Yes, and for the worse by a broad margin. The bill that was passed was 2,500 pages long. If we really wanted to control risk, we could have done it in one page. The Volcker Rule still hasn’t been completed, and it has been eight years since the collapse. Companies are spending so much money and effort dealing with regulations rather than being productive and efficient. I am concerned that this environment doesn’t allow anyone to make a mistake. If nobody can make a mistake and learn from it, nothing entrepreneurial will ever happen, and the financial services industry won’t be able to attract the best and the brightest.

Could you have built what you did in today’s world?

No, because it’s against the law to build something in the financial industry. It’s a shame because we had the greatest financial industry in the world in this country. Mistakes were made, but everybody contributed to the financial collapse.

Many young people today are concerned about their future. What do you tell them to do early on so as to build sustainable careers?

Everyone can learn a lot by going into coding, which provides a $90,000 starting job rather than starting at $30,000 where you don’t know how long it will last.

Goods and services should go to the lowest cost provider of a quality product. In this way, people in America benefit by being able to buy goods at cheaper prices that are made someplace else. However, we have to educate our people about where the jobs are and where the growth industries are for the future. We need to have more people thinking like disruptors in fields like education and medical research.

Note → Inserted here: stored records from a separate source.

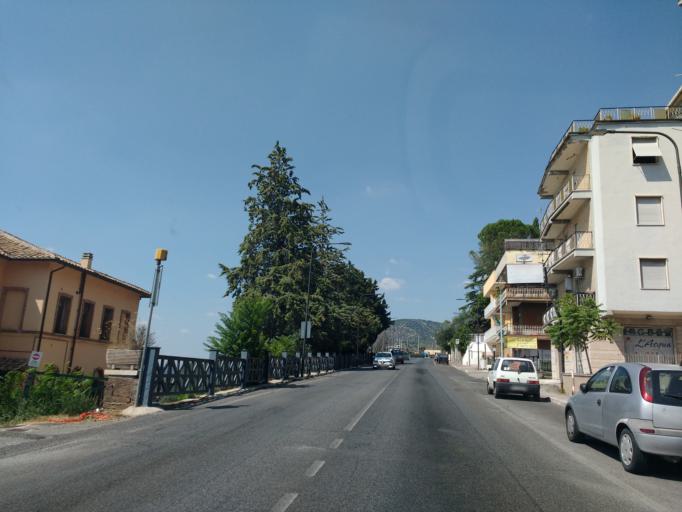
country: IT
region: Latium
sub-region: Citta metropolitana di Roma Capitale
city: Tivoli
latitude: 41.9546
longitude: 12.7918
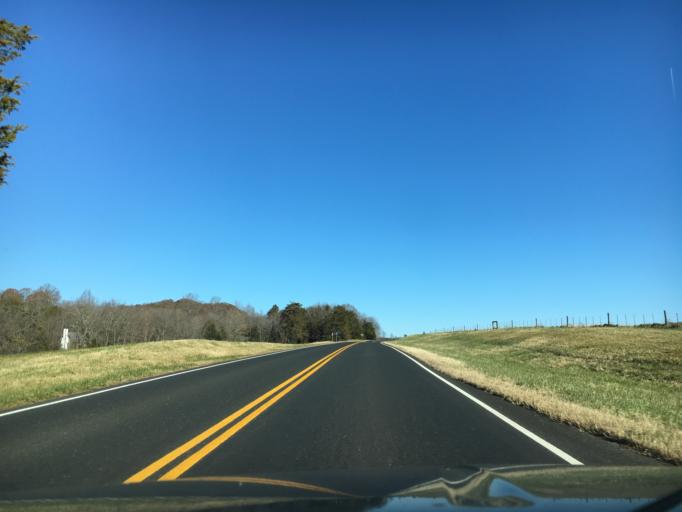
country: US
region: Virginia
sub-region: Appomattox County
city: Appomattox
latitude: 37.3840
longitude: -78.7889
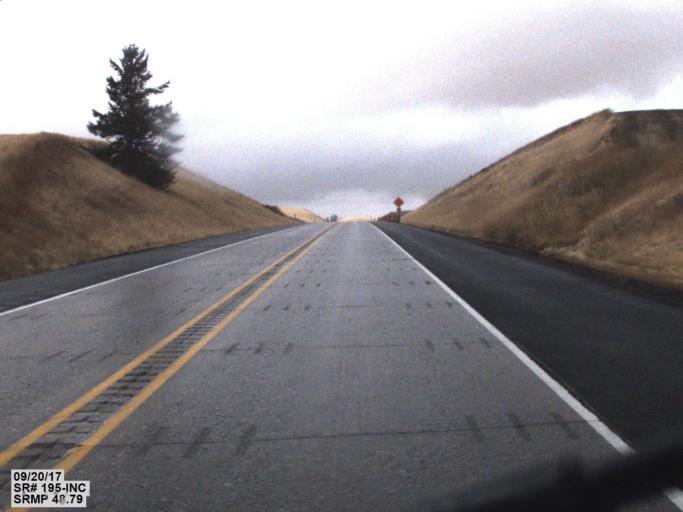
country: US
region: Washington
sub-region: Whitman County
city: Colfax
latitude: 47.0174
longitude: -117.3564
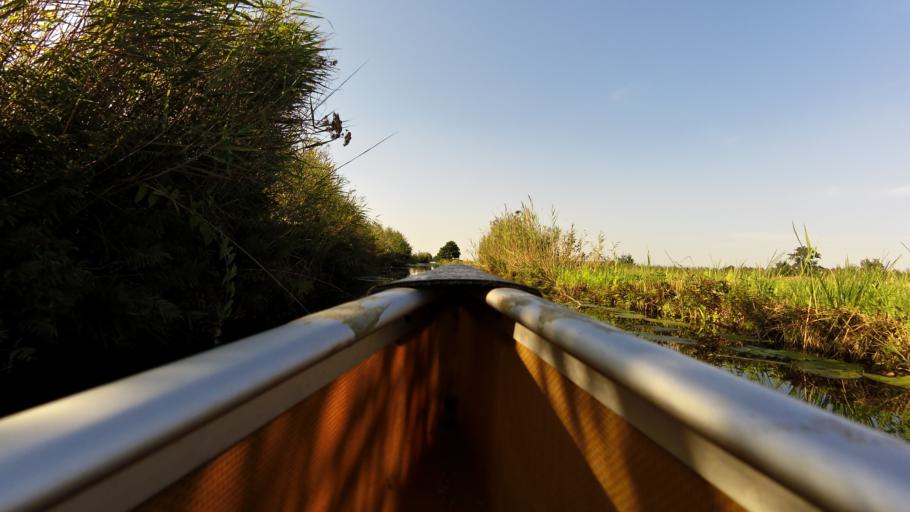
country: NL
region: South Holland
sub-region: Gemeente Nieuwkoop
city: Nieuwkoop
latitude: 52.1456
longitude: 4.8006
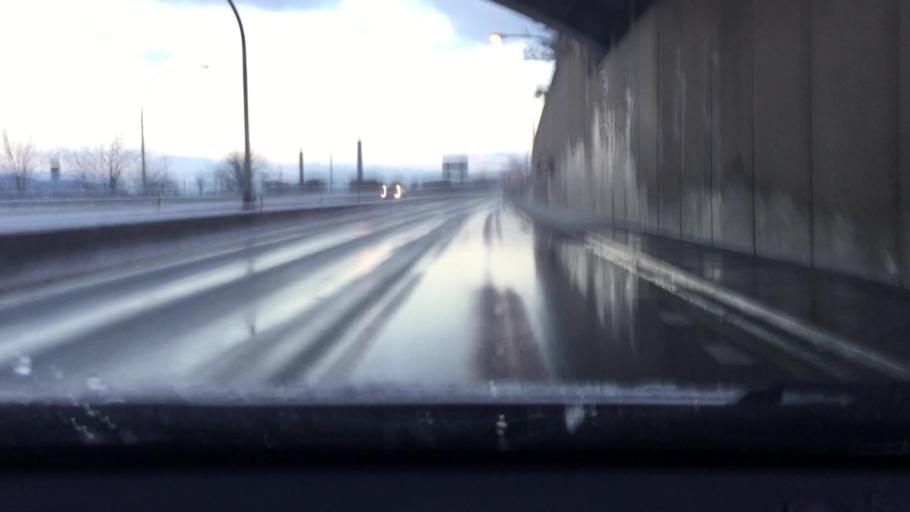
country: US
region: Pennsylvania
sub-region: Allegheny County
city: McKees Rocks
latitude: 40.4666
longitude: -80.0346
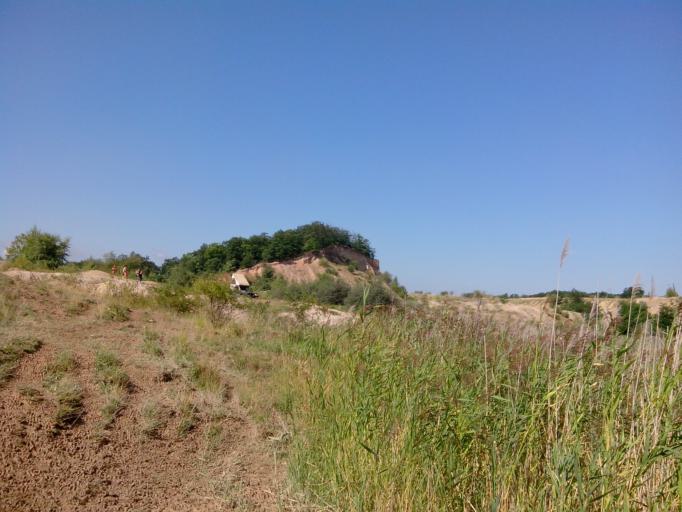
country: RO
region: Cluj
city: Aghiresu-Fabricei
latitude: 46.8895
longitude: 23.2915
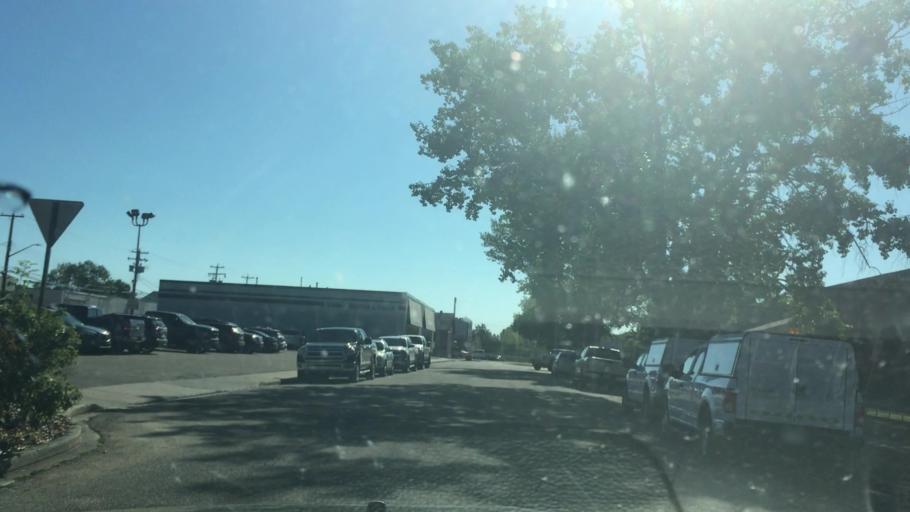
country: CA
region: Alberta
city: Leduc
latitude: 53.2640
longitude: -113.5503
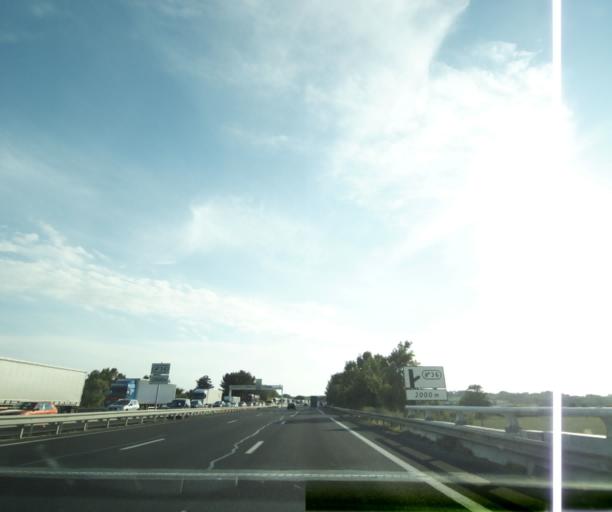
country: FR
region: Languedoc-Roussillon
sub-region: Departement de l'Herault
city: Sauvian
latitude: 43.3098
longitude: 3.2488
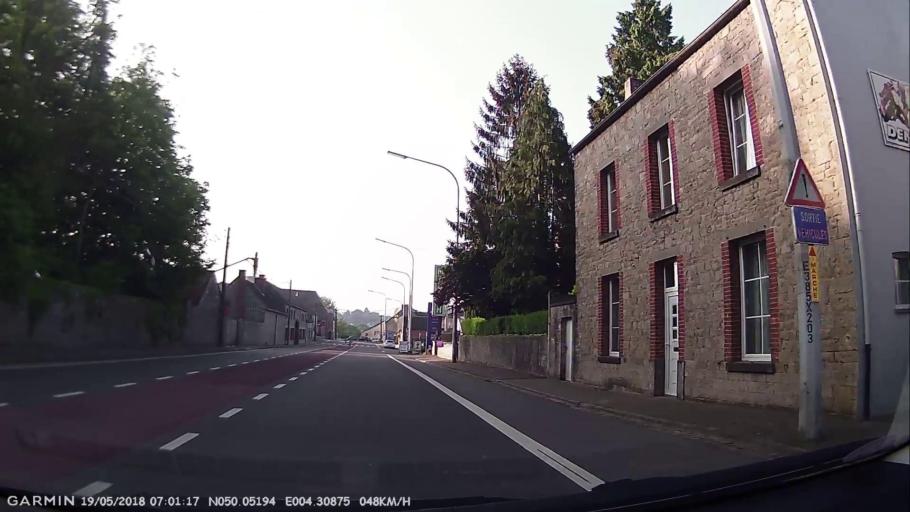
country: BE
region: Wallonia
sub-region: Province du Hainaut
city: Chimay
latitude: 50.0518
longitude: 4.3088
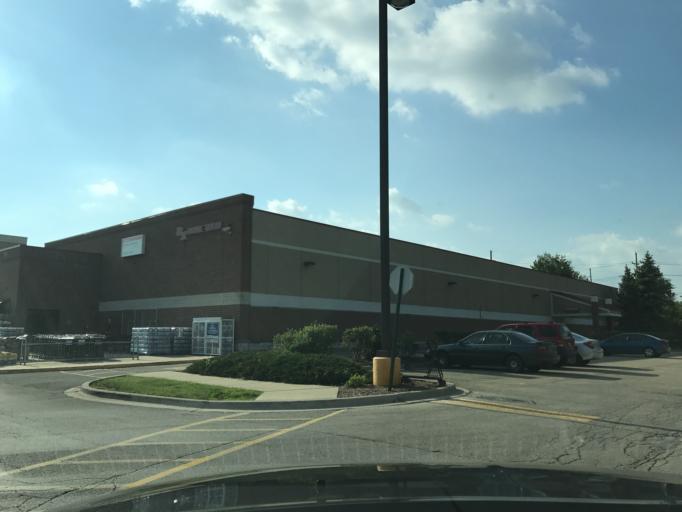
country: US
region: Illinois
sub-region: DuPage County
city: Naperville
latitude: 41.7865
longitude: -88.1443
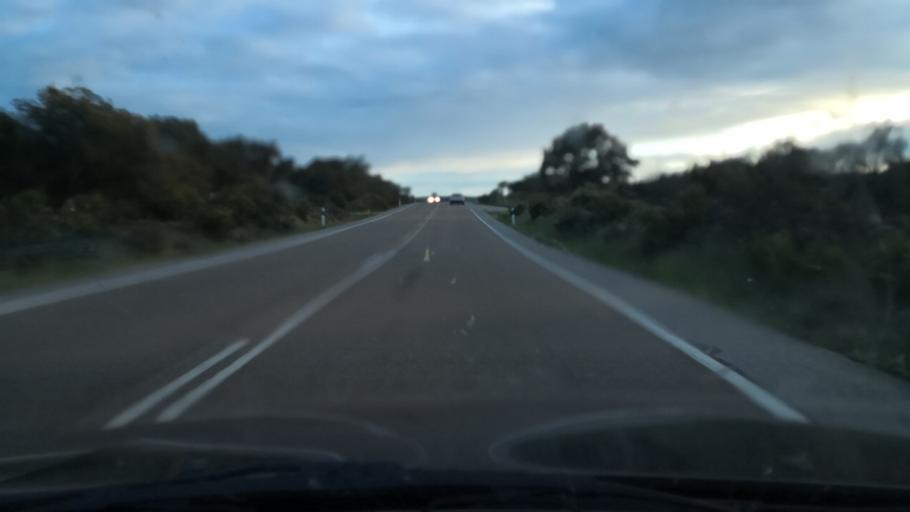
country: ES
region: Extremadura
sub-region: Provincia de Badajoz
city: Puebla de Obando
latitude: 39.2219
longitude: -6.5762
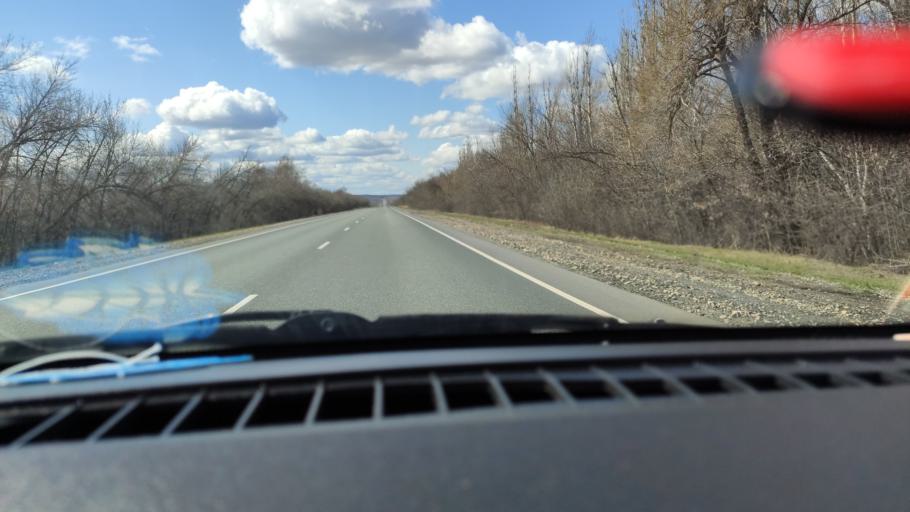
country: RU
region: Saratov
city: Khvalynsk
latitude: 52.5943
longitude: 48.1351
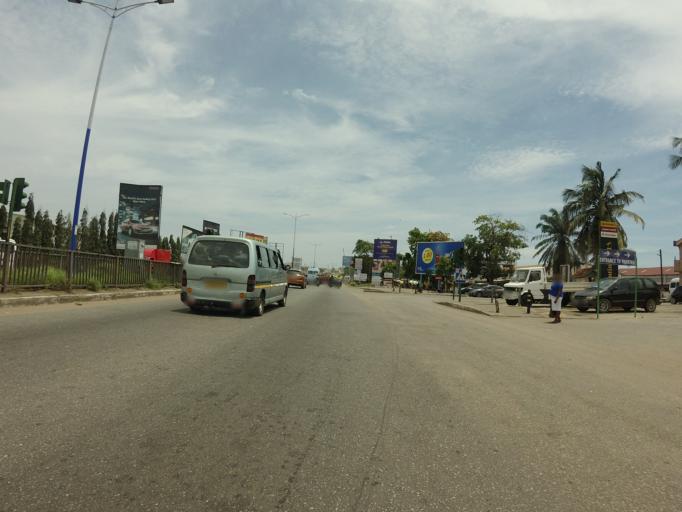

America has led the world for a long time, but unless we think about changing and not trying to protect the past, we’re not going to continue to be a leader.

Are the legacy industries and companies we think of still getting top talent?

People want to work at a place where their compensation is not questioned in the newspaper all the time. Financial services is still a great industry. Over the past 15 years, well over a billion people in the world went from abject poverty to the middle class as defined by where they live. Much of that happened because our financial industry expanded to communist countries like China and Russia where we taught them about capitalism and public markets.

Do you take time to appreciate your accomplishments?

I do enjoy what I’m doing. I don’t think I would be good at it if I didn’t believe in it, but I’m always thinking about what’s next because if not, we’ll be left behind.